Singh outlined yesterday how Chewy is winning that fight, and how it plans to keep winning it. And this time it looks like his words, and Chewy’s Q1 numbers, won over Wall Street.
Chewy shares surged by more than 25% today, following its earning call after the market closed on Wednesday. The stock closed today at $29.18, up 24.2% for the day.
Singh and other Chewy execs, in the quarterly earnings calls, tend to outline their growth strategies in greater detail than many public company leaders. That may be because Wall Street, since Chewy’s first days as a public company, has often reacted skeptically to Chewy’s claim that it was building a lasting growth engine.

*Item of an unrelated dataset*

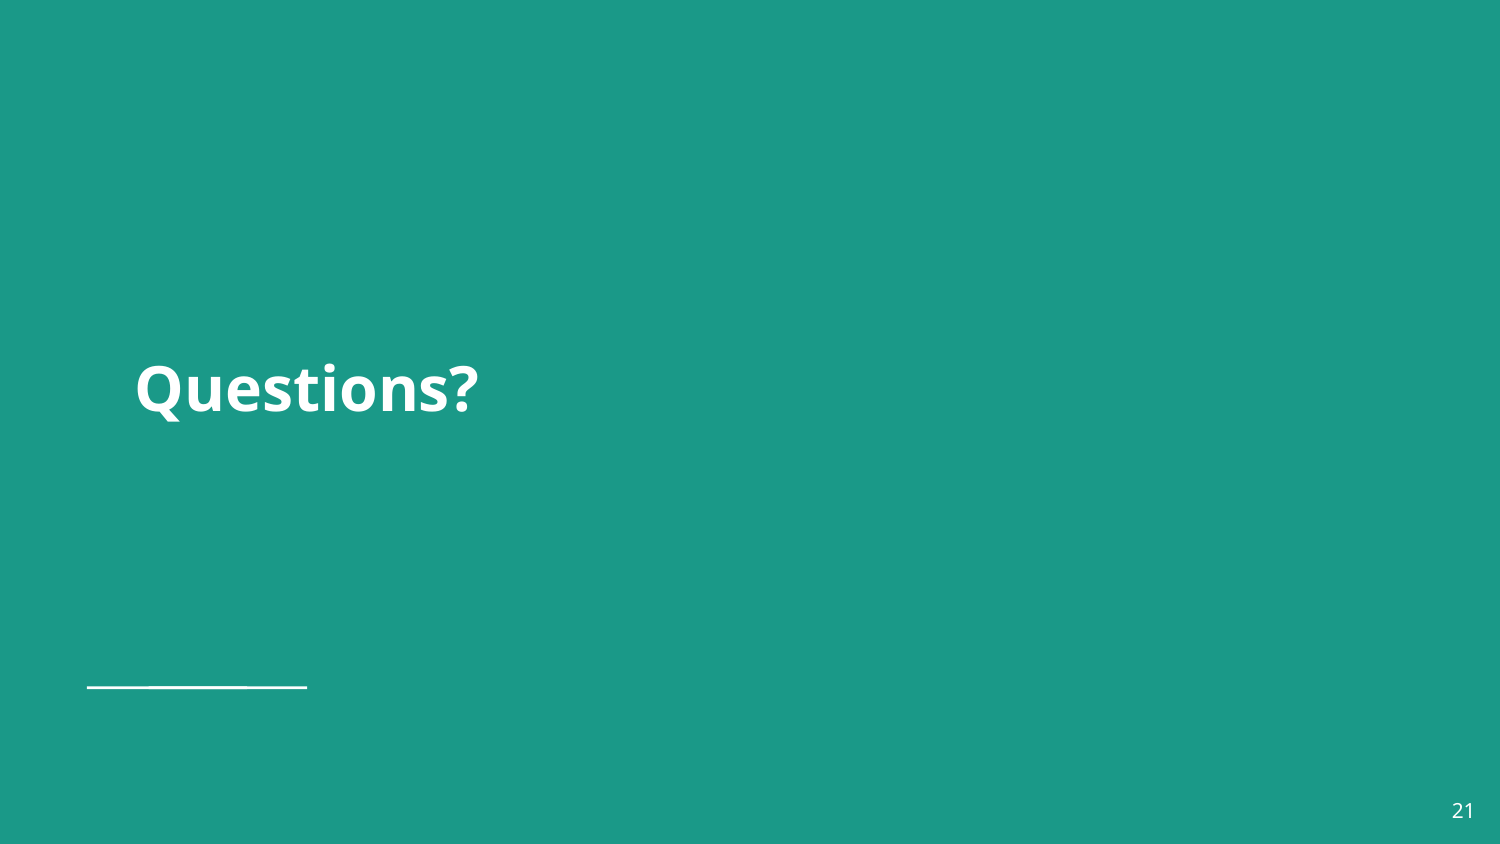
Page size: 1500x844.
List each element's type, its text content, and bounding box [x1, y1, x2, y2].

slide_number ‹#› [1400, 779, 1491, 844]
title Questions? [119, 141, 1272, 632]
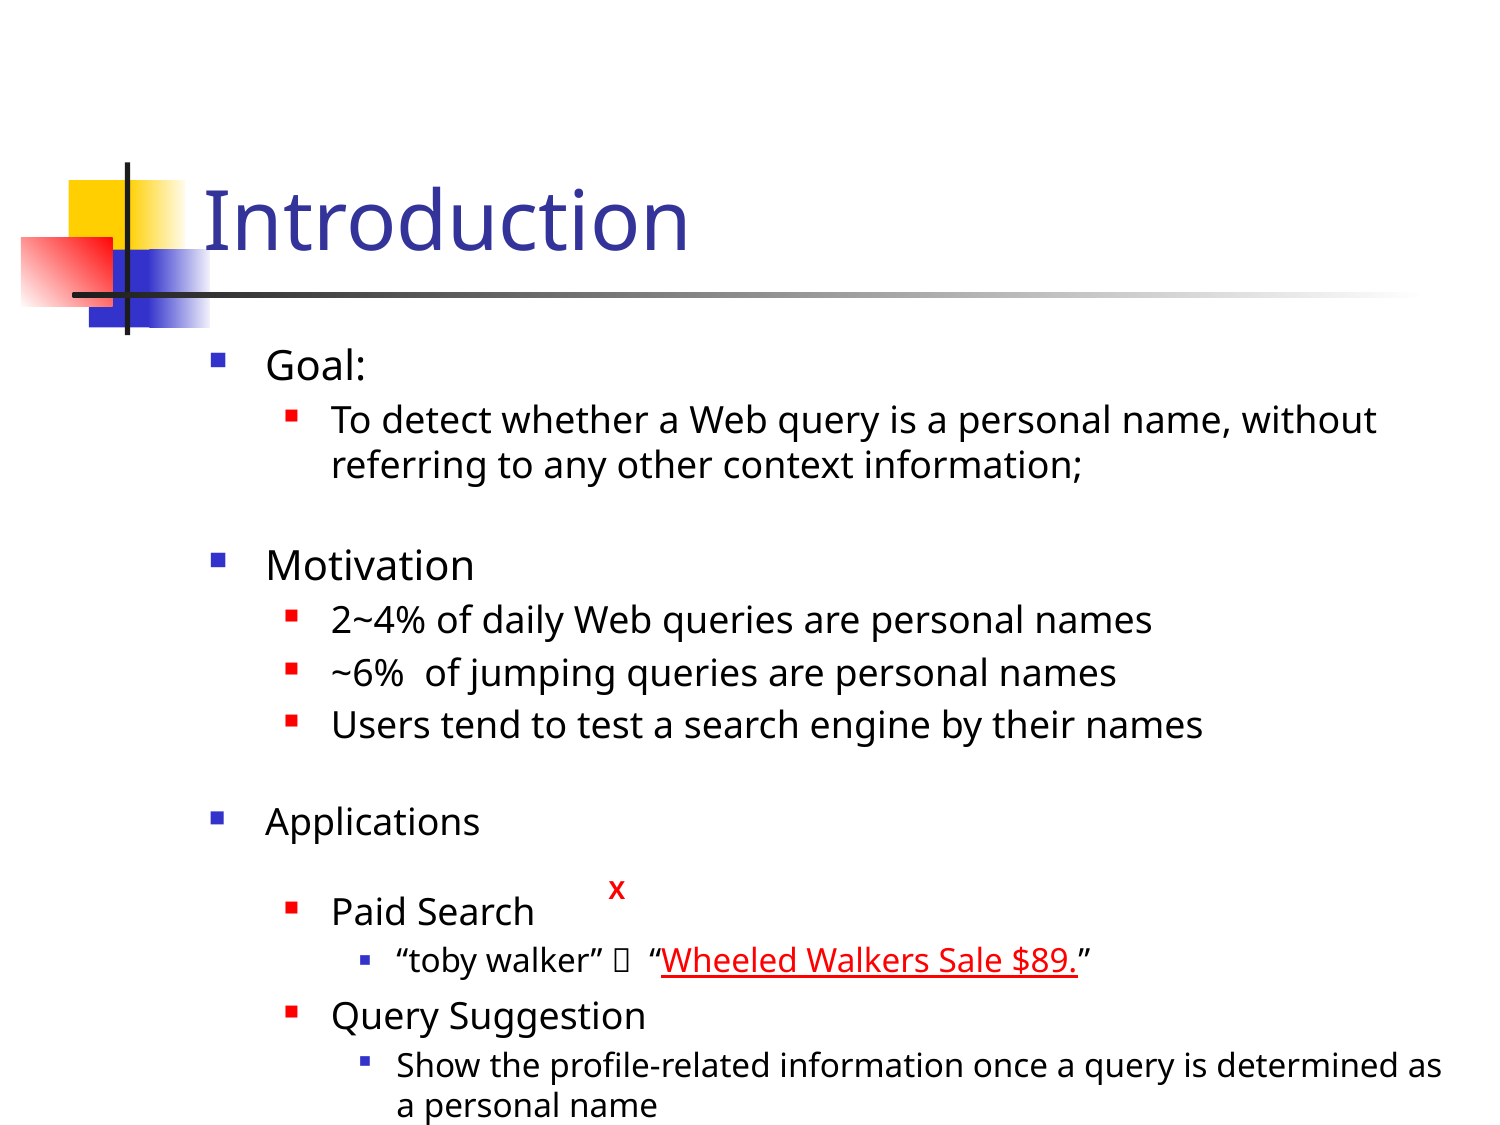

Chewy’s strategy, from the beginning, has been one of winning over customers with online convenience and 24/7 customer service staffed by passionate pet owners, and to make repeat purchases easy with its Autoship feature.
Chewy now has multiple years worth of data to show that its customers not only are staying loyal to Chewy, but that they also spend more, the more years they have shopped with Chewy.
Customers, Singh said in the earnings call, typically spend less than $200 their first year, over $400 their second year, approximately $700 by their fifth year, with the longest-standing customers spending nearly $1,000 per year.
That spending curve, Singh said, illustrates “how much future revenue growth is already embedded in our active customer base – revenue potential which we can and will unlock over time.”
Chewy already is unlocking pretty impressive growth, according to yesterday’s earnings report. Net sales increased 14% during the first quarter to $2.4 billion, beating expectations. Autoship sales made up 72.2% of net sales, a record high for the company.
Net income of $18.5 million, although about half of what it was in the prior year’s first quarter, still was an upside surprise to analysts who had expected a net loss.
Those who still are skeptical about Chewy’s long-tern prospects are mainly focused on the question of whether it can keep all of the millions of customers it gained during the pandemic surge in pet adoptions.
Chewy’s active customer base was up 4.2% year-over-year in the first quarter, at 20.6 million, but flat compared to the fourth quarter of fiscal year 2021.
While some analysts on the call asked if Chewy has maxxed out on new customer acquisition, Singh and Chief Financial Officer Mario Marte outlined how the growth in average spend per customer outweighs any decline in the addition of new customers, or even attrition of customers.
The company retained 99.7% of active customers in the first quarter, Marte said, and active customers “tend to stay with us over long periods of time and increase their spend with us year after year,” Singh said.
The company, Singh said, is focusing its customer relations efforts and engagements on those high value customers who have shown they are likely to keep increasing their spending.
“In our model,” Singh said, “the ability to grow share of customer wallet over time is as important as adding customers is, if not more so, to the revenue flywheel that drives long-term growth.”
Chewy’s founding premise was that if you show customers that you love them, and love their pets, they will be loyal to you forever.
It remains to be seen if Chewy’s customers will remain loyal in the face of more inflation or an economic downturn, but for now, at least, Chewy is winning.